Items:

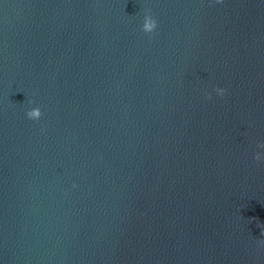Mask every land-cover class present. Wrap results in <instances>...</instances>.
<instances>
[{
  "label": "water",
  "instance_id": "obj_1",
  "mask_svg": "<svg viewBox=\"0 0 264 264\" xmlns=\"http://www.w3.org/2000/svg\"><path fill=\"white\" fill-rule=\"evenodd\" d=\"M262 143L264 0H0V264H264Z\"/></svg>",
  "mask_w": 264,
  "mask_h": 264
},
{
  "label": "clouds",
  "instance_id": "obj_2",
  "mask_svg": "<svg viewBox=\"0 0 264 264\" xmlns=\"http://www.w3.org/2000/svg\"><path fill=\"white\" fill-rule=\"evenodd\" d=\"M156 27H157V21L150 14V10L146 9L142 24V31L145 34H151L156 29ZM215 91L218 95L222 96L224 94V89L222 88H217L215 89ZM41 115L42 113L38 107L32 108L26 112L27 118L34 121L39 120ZM258 147L264 148V143L259 144ZM254 159L260 161L262 159L261 153L257 152L254 155ZM73 187H75V185H73Z\"/></svg>",
  "mask_w": 264,
  "mask_h": 264
}]
</instances>
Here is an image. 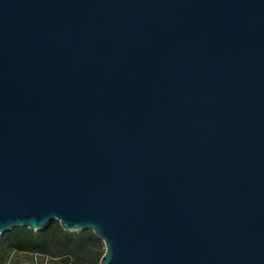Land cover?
Segmentation results:
<instances>
[{
	"label": "water",
	"instance_id": "obj_1",
	"mask_svg": "<svg viewBox=\"0 0 264 264\" xmlns=\"http://www.w3.org/2000/svg\"><path fill=\"white\" fill-rule=\"evenodd\" d=\"M54 219L264 264V0H0V235Z\"/></svg>",
	"mask_w": 264,
	"mask_h": 264
},
{
	"label": "trees",
	"instance_id": "obj_2",
	"mask_svg": "<svg viewBox=\"0 0 264 264\" xmlns=\"http://www.w3.org/2000/svg\"><path fill=\"white\" fill-rule=\"evenodd\" d=\"M105 250L93 230H65L56 219L38 231L16 227L0 235V264H100Z\"/></svg>",
	"mask_w": 264,
	"mask_h": 264
},
{
	"label": "rangeland",
	"instance_id": "obj_3",
	"mask_svg": "<svg viewBox=\"0 0 264 264\" xmlns=\"http://www.w3.org/2000/svg\"><path fill=\"white\" fill-rule=\"evenodd\" d=\"M27 264H31V263H27Z\"/></svg>",
	"mask_w": 264,
	"mask_h": 264
}]
</instances>
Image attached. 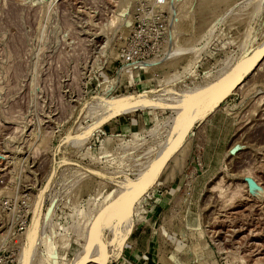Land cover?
<instances>
[{
    "label": "rangeland",
    "instance_id": "rangeland-1",
    "mask_svg": "<svg viewBox=\"0 0 264 264\" xmlns=\"http://www.w3.org/2000/svg\"><path fill=\"white\" fill-rule=\"evenodd\" d=\"M263 44L264 0H0V264H264Z\"/></svg>",
    "mask_w": 264,
    "mask_h": 264
},
{
    "label": "water",
    "instance_id": "water-1",
    "mask_svg": "<svg viewBox=\"0 0 264 264\" xmlns=\"http://www.w3.org/2000/svg\"><path fill=\"white\" fill-rule=\"evenodd\" d=\"M264 56V44L259 47V49L254 53L252 58L255 60H260ZM251 58V59H252ZM248 58L241 59L234 67L233 69L228 72L217 84L213 85L212 87H208L201 93L198 97H196L189 105V109L195 108L200 102L207 99L209 96L214 94L226 81H228L231 77H238L241 74L242 67L244 66L245 62ZM193 123L189 122L188 127L186 128L185 133L181 136L179 140H176L174 143H172L158 158V160L155 162V164L150 168V170L146 173L144 177V181L142 185L135 191V193L130 197L129 204L135 205V203L142 198L150 189L152 186L154 180L158 177V175L163 170L164 166L169 162L171 156L173 155L175 149L183 142L185 137L189 134L190 129L192 127ZM42 220V215L36 213L33 219V225H32V233H35ZM95 259L92 257L87 259V263L94 262Z\"/></svg>",
    "mask_w": 264,
    "mask_h": 264
}]
</instances>
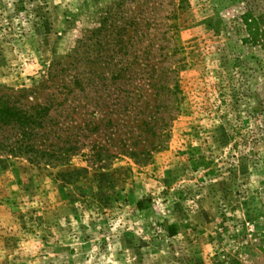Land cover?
Here are the masks:
<instances>
[{
    "label": "rangeland",
    "instance_id": "obj_1",
    "mask_svg": "<svg viewBox=\"0 0 264 264\" xmlns=\"http://www.w3.org/2000/svg\"><path fill=\"white\" fill-rule=\"evenodd\" d=\"M68 91L142 144L0 155V264H264V0H0V98Z\"/></svg>",
    "mask_w": 264,
    "mask_h": 264
},
{
    "label": "trees",
    "instance_id": "obj_2",
    "mask_svg": "<svg viewBox=\"0 0 264 264\" xmlns=\"http://www.w3.org/2000/svg\"><path fill=\"white\" fill-rule=\"evenodd\" d=\"M73 83L75 87L85 84L81 79H75ZM145 86H138L135 90L143 91ZM71 94V91L59 93L53 96L47 105L36 107L10 98H0V155L27 158L33 164H61L80 154L87 146L82 140L89 139L95 133L99 134L102 127L107 132V141L112 145L114 152L110 153V149H104L109 153L105 156L98 152L92 156L96 162L104 161L103 157L112 159L129 154V143L134 140V148L137 149L142 144V136L135 139V130L131 128L126 134L127 139L120 142V148L115 145L120 125L114 122L113 117H129L138 110L132 94L124 98L100 97L101 103L95 105L96 110L85 113L87 118L84 124H80L75 116L80 114L81 109H87L95 99L89 96L78 98ZM83 101L88 103L83 105ZM53 114L55 117H52Z\"/></svg>",
    "mask_w": 264,
    "mask_h": 264
}]
</instances>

Exercise brief: Count how many lines in the records above contain the string "label", and reply with the number alone.

Reply to the task: 9